Bunlar büyük ailelerin bayram tasviri… Küçük ölçekli aileler üstüne alınmasın lütfen!
Ah, unutmadan!
Bayramlarda ailesinden uzaklarda kafa dinleyip tatil yapanlar yıllar önce unutmuştur belki bu bayramları…
Çünkü o güzel insanlar o beyaz arabalara binip gittiler hep sıcak denizlere… 😃
Kısacası, bayram bu; seversin, sarılırsın, çay kaşığı sesleri eksik olmaz o günün her saatinde, küçük balkonda birkaç kişi sigara kaçamağı yapıyorken, evin sessiz bir köşesinde dayılardan biri uyuyordur. Salondan oturma odasına doğru giderken anneannen sana seslenir; su ister. Koşa koşa mutfaktan su doldurur dökmemeye çalışarak götürürsün. Son anda iki yudumluk su dökersin, canın sağ olsun. 😊
Senin bıraktığın sıcaklıktan o tutar bardağı, parmaklarınız birbirine değer. Su verenlerin çok olsun, sözünü duyarsın. Duyarsın ama anlamazsın o yaşlarda.
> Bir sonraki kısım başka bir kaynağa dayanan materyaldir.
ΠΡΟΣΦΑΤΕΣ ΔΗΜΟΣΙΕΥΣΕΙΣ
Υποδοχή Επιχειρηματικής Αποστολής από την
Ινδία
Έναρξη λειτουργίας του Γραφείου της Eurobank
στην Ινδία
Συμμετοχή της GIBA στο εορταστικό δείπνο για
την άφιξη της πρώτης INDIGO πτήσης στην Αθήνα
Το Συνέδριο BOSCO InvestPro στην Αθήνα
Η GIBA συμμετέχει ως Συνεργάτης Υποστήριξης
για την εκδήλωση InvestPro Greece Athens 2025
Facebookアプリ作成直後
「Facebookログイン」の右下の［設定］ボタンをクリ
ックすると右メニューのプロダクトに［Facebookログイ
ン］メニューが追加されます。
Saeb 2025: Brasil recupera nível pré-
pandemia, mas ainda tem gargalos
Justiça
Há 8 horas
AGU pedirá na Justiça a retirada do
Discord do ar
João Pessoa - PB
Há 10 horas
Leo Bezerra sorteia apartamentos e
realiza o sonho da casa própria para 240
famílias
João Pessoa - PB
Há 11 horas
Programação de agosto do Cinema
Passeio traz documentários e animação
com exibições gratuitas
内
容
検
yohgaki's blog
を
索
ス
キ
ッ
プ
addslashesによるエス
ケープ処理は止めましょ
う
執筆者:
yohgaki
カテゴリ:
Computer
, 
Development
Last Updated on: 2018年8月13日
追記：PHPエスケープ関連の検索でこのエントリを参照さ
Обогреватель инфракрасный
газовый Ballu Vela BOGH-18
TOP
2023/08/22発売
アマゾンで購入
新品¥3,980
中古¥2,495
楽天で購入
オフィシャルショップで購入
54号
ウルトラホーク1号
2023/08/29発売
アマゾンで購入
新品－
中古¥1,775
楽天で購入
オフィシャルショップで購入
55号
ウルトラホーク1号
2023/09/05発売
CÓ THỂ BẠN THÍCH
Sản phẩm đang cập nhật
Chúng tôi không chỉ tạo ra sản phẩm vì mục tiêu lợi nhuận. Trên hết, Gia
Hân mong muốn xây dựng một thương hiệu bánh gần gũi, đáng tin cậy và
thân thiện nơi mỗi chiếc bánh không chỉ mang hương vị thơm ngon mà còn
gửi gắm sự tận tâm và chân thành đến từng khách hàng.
Oysa bugünlerde çok düşünüyorum bu sözü. Salgından sonra su verenlerimiz olacak mı bizim de diye… Yoksa herkesin kendi sürahisi, kendi bardağı olduğu salt bireysel bir dünya düzenine geçip kendi kendimizin su vereni mi olacağız?
Bir kahvenin kırk yıl hatırı olacak mı?
Su gibi aziz olacak mıyız?
“O eski ramazanlar” nerede?
“O eski ramazanlara, o eski bayramlara” dönebilir miyiz bilmiyorum ama bayram ziyaretlerimize bir şekilde dönebilsek bile değişmeyecek tek şeyin kolonya olacağı kesin artık.